Start of SOURCE MATERIAL
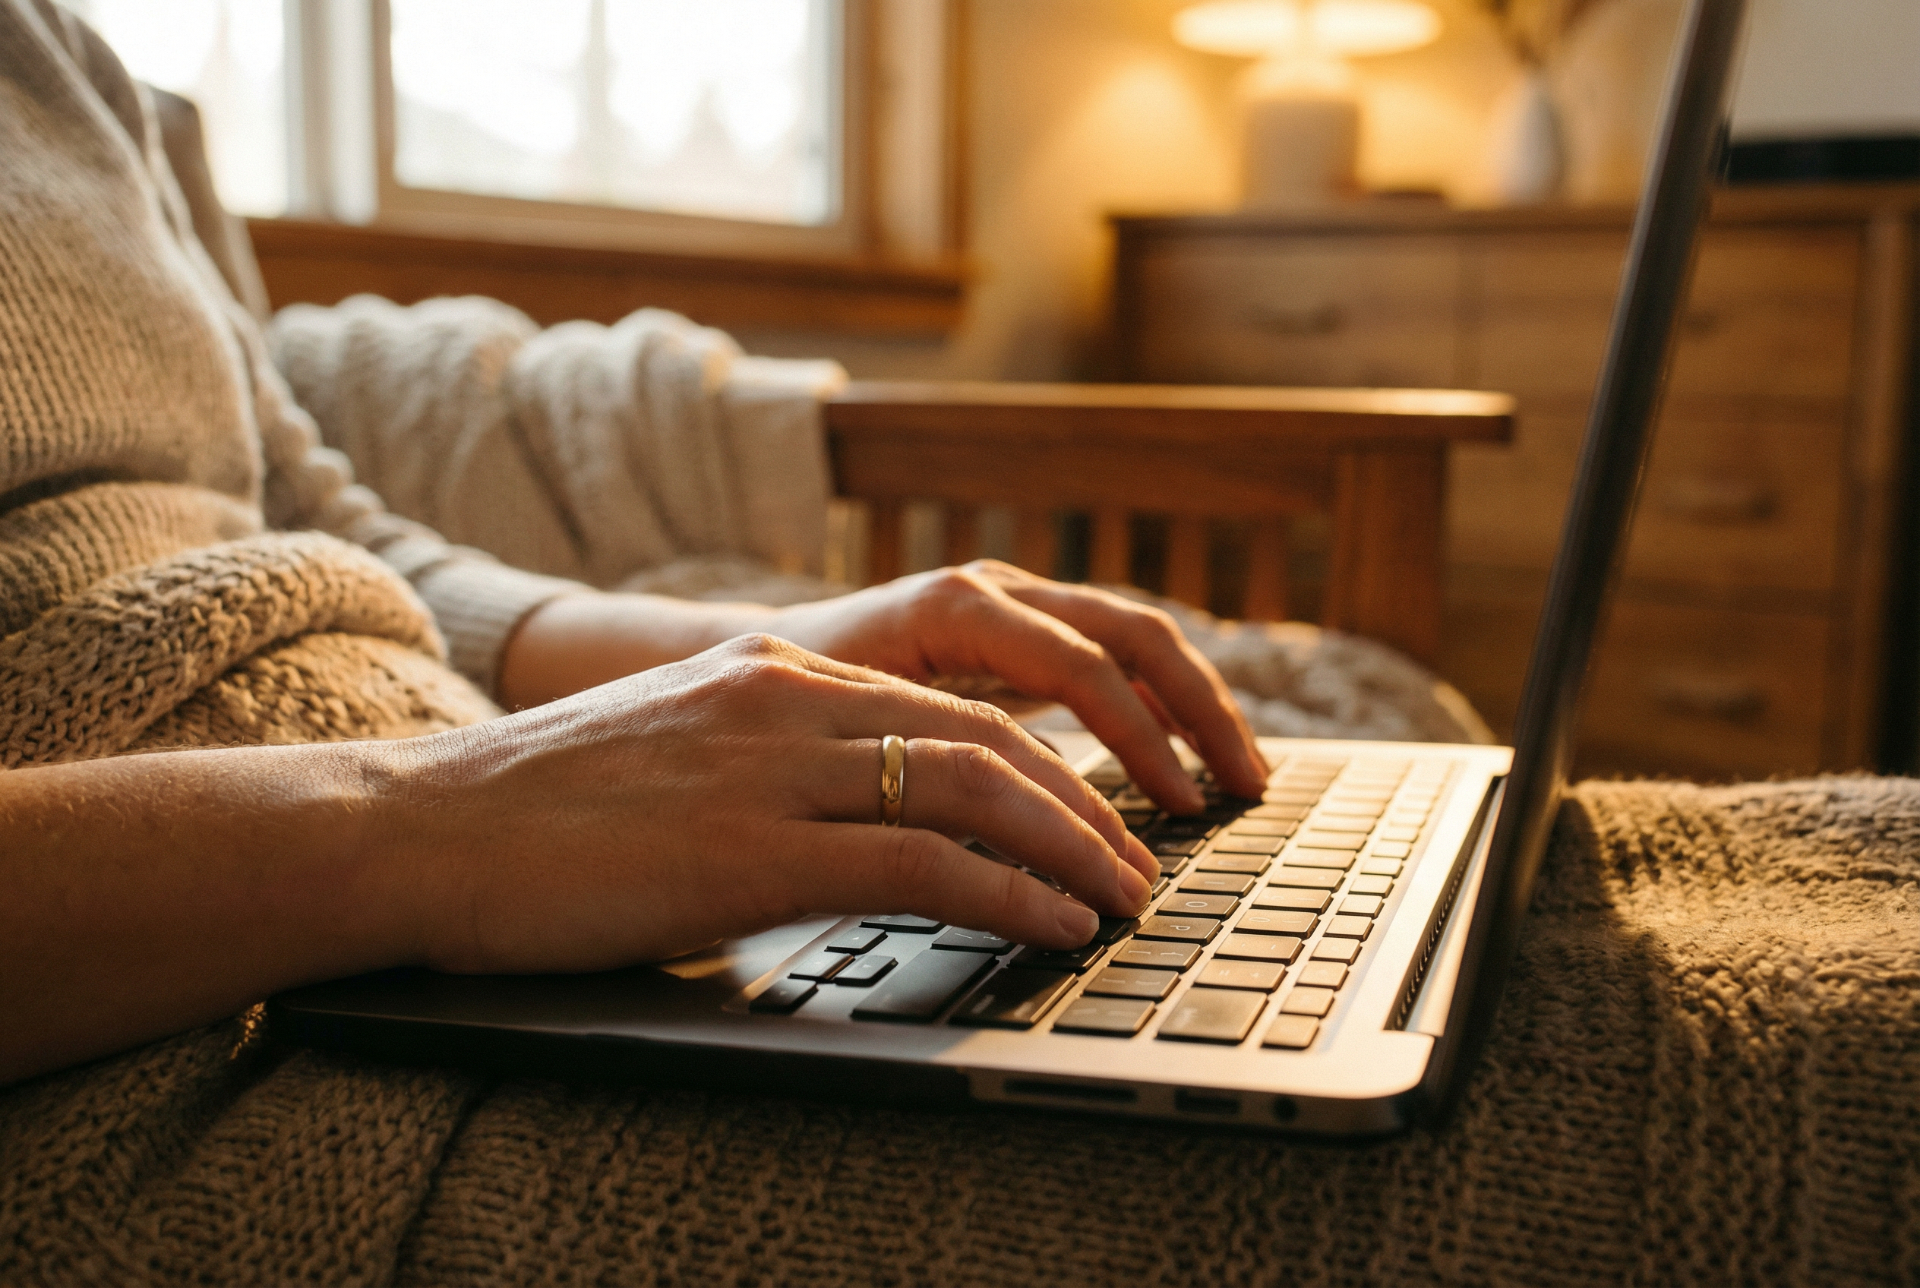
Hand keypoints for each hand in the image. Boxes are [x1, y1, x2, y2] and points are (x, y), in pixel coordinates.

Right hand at [397, 633, 1160, 973]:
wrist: (416, 827)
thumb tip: (852, 831)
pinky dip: (1010, 892)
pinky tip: (1054, 926)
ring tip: (1124, 900)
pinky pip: (920, 861)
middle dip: (1083, 804)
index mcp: (770, 669)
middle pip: (983, 736)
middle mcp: (785, 697)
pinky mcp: (749, 847)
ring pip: (972, 785)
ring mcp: (770, 765)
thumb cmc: (533, 816)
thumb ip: (769, 772)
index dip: (1039, 763)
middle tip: (1138, 863)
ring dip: (1070, 847)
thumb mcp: (675, 759)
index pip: (944, 706)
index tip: (1091, 815)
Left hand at [765, 561, 1268, 811]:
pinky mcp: (1011, 632)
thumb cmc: (781, 714)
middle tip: (1246, 788)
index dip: (1141, 740)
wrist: (737, 664)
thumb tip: (1020, 833)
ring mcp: (1007, 603)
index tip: (1180, 808)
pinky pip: (1105, 656)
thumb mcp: (853, 734)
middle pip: (1132, 634)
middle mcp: (992, 590)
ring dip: (1191, 704)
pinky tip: (1181, 757)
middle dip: (1199, 711)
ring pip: (1131, 638)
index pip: (1084, 666)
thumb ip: (937, 761)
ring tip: (1239, 775)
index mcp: (957, 606)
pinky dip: (1153, 703)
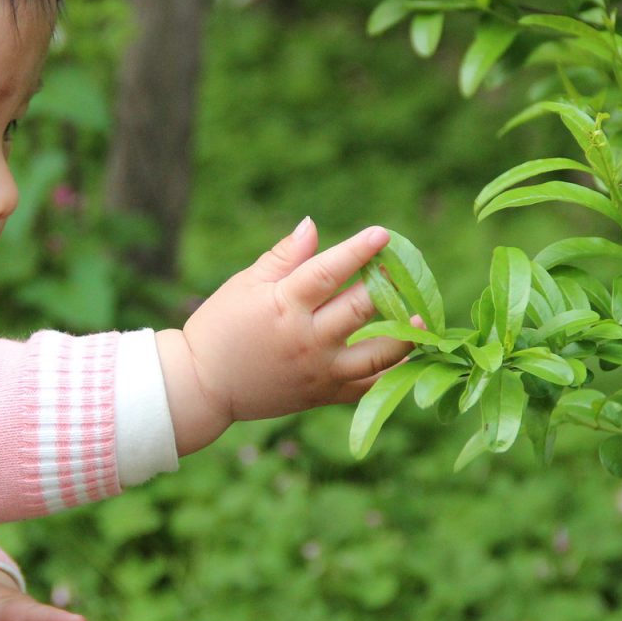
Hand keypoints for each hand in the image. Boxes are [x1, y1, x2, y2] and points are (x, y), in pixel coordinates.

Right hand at [157, 217, 411, 454]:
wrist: (201, 386)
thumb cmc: (220, 328)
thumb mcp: (245, 285)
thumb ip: (284, 257)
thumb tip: (312, 225)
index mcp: (284, 306)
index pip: (330, 272)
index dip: (359, 251)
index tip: (383, 234)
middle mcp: (307, 340)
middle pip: (361, 309)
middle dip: (386, 284)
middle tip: (400, 268)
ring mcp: (319, 371)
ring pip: (377, 353)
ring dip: (405, 332)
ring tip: (420, 314)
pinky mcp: (323, 395)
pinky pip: (368, 386)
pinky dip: (391, 371)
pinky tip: (407, 352)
End of SOURCE MATERIAL
## [WHAT YOU ARE ASKED TO DO]
Please print all the lines above exactly as given and leave out every picture.

## [REPLY TO THE TASK]
Hand keypoints for each hand in the image. Boxes are [x1, y1, x2, y2] and points are (x, y), in pixel coordinates.

Right hand at [397, 633, 1160, 973]:
wrist: (416, 827)
thumb tip: (852, 831)
pinky dip: (1010, 892)
pinky tip: (1054, 926)
ring tip: (1124, 900)
pinky pip: (920, 861)
middle dip: (1083, 804)
index mcp: (770, 669)
middle pip: (983, 736)
middle mcp: (785, 697)
pinky mcp: (749, 847)
ring pip: (972, 785)
ring mcp: (770, 765)
thumb cmc: (533, 816)
thumb ip: (769, 772)
index dip: (1039, 763)
middle tip: (1138, 863)
ring dip: (1070, 847)
thumb mcp: (675, 759)
index pip: (944, 706)
index tip: (1091, 815)
Left hand at [765, 561, 1268, 811]:
pinky mcp: (1011, 632)
thumb cmc: (781, 714)
middle tip: (1246, 788)
index dip: (1141, 740)
wrist: (737, 664)
thumb tip: (1020, 833)
ring mcp: (1007, 603)
index tip: (1180, 808)
pinky pip: (1105, 656)
thumb mcp: (853, 734)
middle pip: (1132, 634)
middle mcp: (992, 590)
ring dip: (1191, 704)
pinky tip: (1181, 757)
middle dip: (1199, 711)
ring pip: (1131, 638)
index pip: (1084, 666)
thumb ip: (937, 761)
ring tip: (1239, 775)
index mcp: (957, 606)
pinky dip: (1153, 703)
Hand keypoints for each hand in the image. Boxes are [x1, y1, x2, y2] and points are (x, y), in pixel coordinates.

Right hand at [157, 217, 411, 454]:
wrist: (201, 386)
thumb cmc: (220, 328)
thumb mcp: (245, 285)
thumb ip: (284, 257)
thumb tip: (312, 225)
index mcp: (284, 306)
index pip: (330, 272)
index dip: (359, 251)
index tip: (383, 234)
middle mcp: (307, 340)
middle pip: (361, 309)
middle dip: (386, 284)
middle tip: (400, 268)
ring mcp: (319, 371)
ring pip: (377, 353)
ring dip: (405, 332)
ring tip: (420, 314)
pinky mcp: (323, 395)
pinky pip: (368, 386)
pinky dip: (391, 371)
pinky tip: (407, 352)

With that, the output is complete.